Nominada a tres Oscar de la
Academia, ganadora de igual cantidad de premios Bafta (primo inglés
del tío Oscar), ensalzada a uno y otro lado del Atlántico,
Billy Elliot es la nueva carta ganadora del cine británico, después
de las triunfales Cuatro bodas y un funeral, Shakespeare apasionado y
The Full Monty. Para imponerse, cuenta con un chico sumamente entrador,
una narración de pulso contagioso y un guión que combina
enfoque social y triunfo individual, risas y lágrimas. Como producto,
esta ópera prima de Stephen Daldry parece perfecta. Pero ése
es justamente el problema: Billy Elliot puede tomarse como un producto
de diseño antes que como una película.
Ya en la escena inicial, cuando se ve a Billy tocando el piano mientras
se multiplica en mil tareas domésticas, ingeniándose para
hacerlo con ritmo, coordinación y entusiasmo, se evidencia la empatía
que el film busca despertar en el espectador. Esta se sostiene enteramente
en el carisma del debutante Jamie Bell, de ojos claros, kinética
energía y sonrisa ladeada.
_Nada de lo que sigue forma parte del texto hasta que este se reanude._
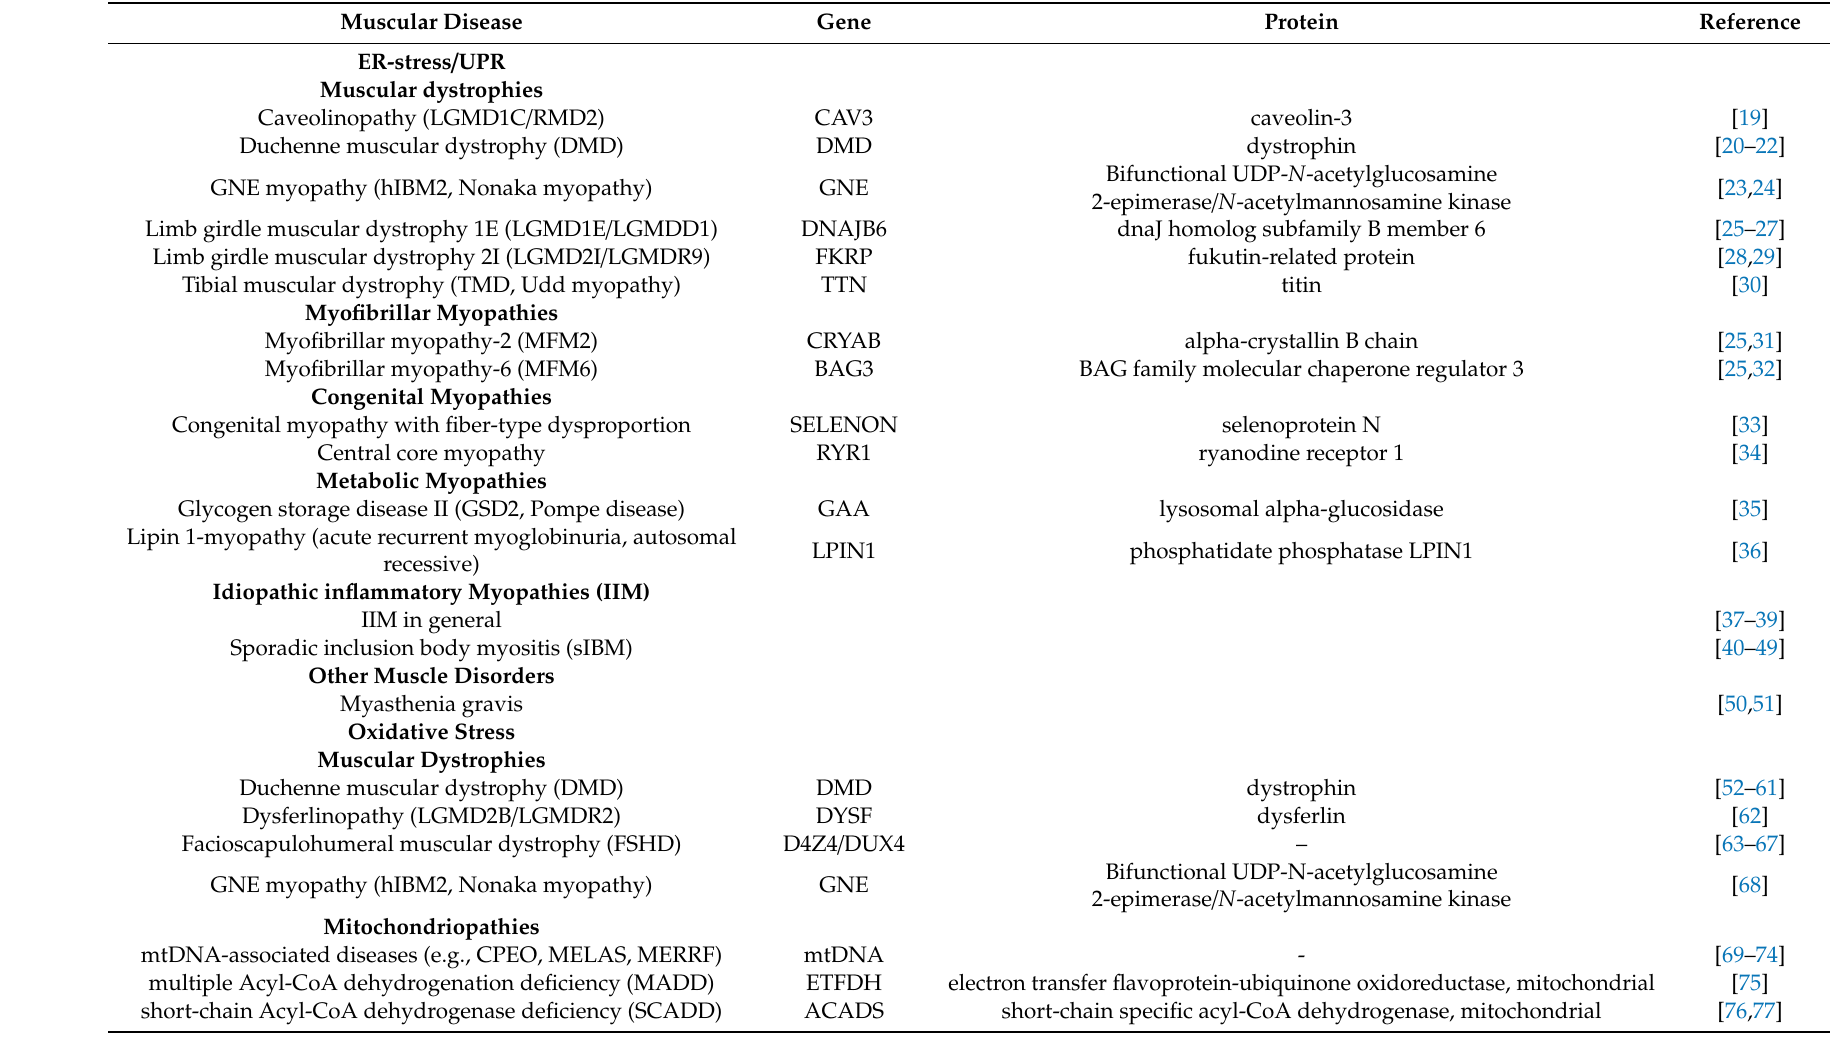
Table 1. Muscular diseases with deregulated cellular stress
En el momento en que su personaje, casi
sin darse cuenta, cambie los guantes de box del abuelo por las zapatillas
de baile, queda planteada la incógnita que sostiene el relato:
¿seguirá sometido al mandato paterno o logrará darle
alas a su talento?
Esta fábula de liberación personal tiene lugar en un contexto
histórico y social preciso. Transcurre en la ciudad de Durham,
en diciembre de 1984, cuando los mineros fueron a la huelga, en protesta
contra la política thatcherista. A partir de los films de Ken Loach,
mucho cine inglés (incluyendo Tocando al viento y The Full Monty)
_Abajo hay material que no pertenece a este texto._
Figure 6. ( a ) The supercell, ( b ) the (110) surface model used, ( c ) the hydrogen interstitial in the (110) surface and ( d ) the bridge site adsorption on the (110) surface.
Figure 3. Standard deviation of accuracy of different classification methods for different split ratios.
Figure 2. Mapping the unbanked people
abunda en imágenes de cierres de fábrica, huelgas de trabajadores
y enfrentamientos con la policía. Con el apoyo de una profesora
de danza (Julie Walters), Billy descubrirá que es posible canalizar
el conflicto familiar y la frustración social a través del
baile.
El conflicto entre la obtusa masculinidad proletaria de padre y hermano
y la sensibilidad en ciernes del pequeño Billy no va más
allá de la tipificación y ésta se ve acentuada por
un montaje que contrapone ensayos en la escuela de baile con escaramuzas
entre policías y piqueteros. Buscando no ofender a nadie, el director
plantea cierta temática gay, pero la desplaza hacia un amiguito
de Billy. Como discutible cierre, Billy llegará, en alas del baile,
hasta el mismo círculo áulico de la Royal School of Dance,
mientras los sufridos trabajadores de su comunidad (incluidos padre y
hermano, que se sacrificaron por él) se ven obligados a suspender
la huelga y volver a la mina. Salvadas las distancias, esta victoria individual
del arte sobre la pobreza puede recordarle al espectador argentino la
fábula de cierto changuito cañero que, gracias a su talento
y esfuerzo, logró llegar hasta el Honorable Congreso de la Nación.